#### BRIEF:
Print the listing below exactly as written.

#### DATASET EXTRACT:
_____

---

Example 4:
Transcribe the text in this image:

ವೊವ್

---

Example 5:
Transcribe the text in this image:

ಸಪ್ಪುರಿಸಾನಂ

_____

#### PROBLEM SOLUTION:
---

Example 4:
Transcribe the text in this image:

ವೊವ್

---

Example 5:
Transcribe the text in this image:

ಸಪ್ಪುರಿಸಾನಂ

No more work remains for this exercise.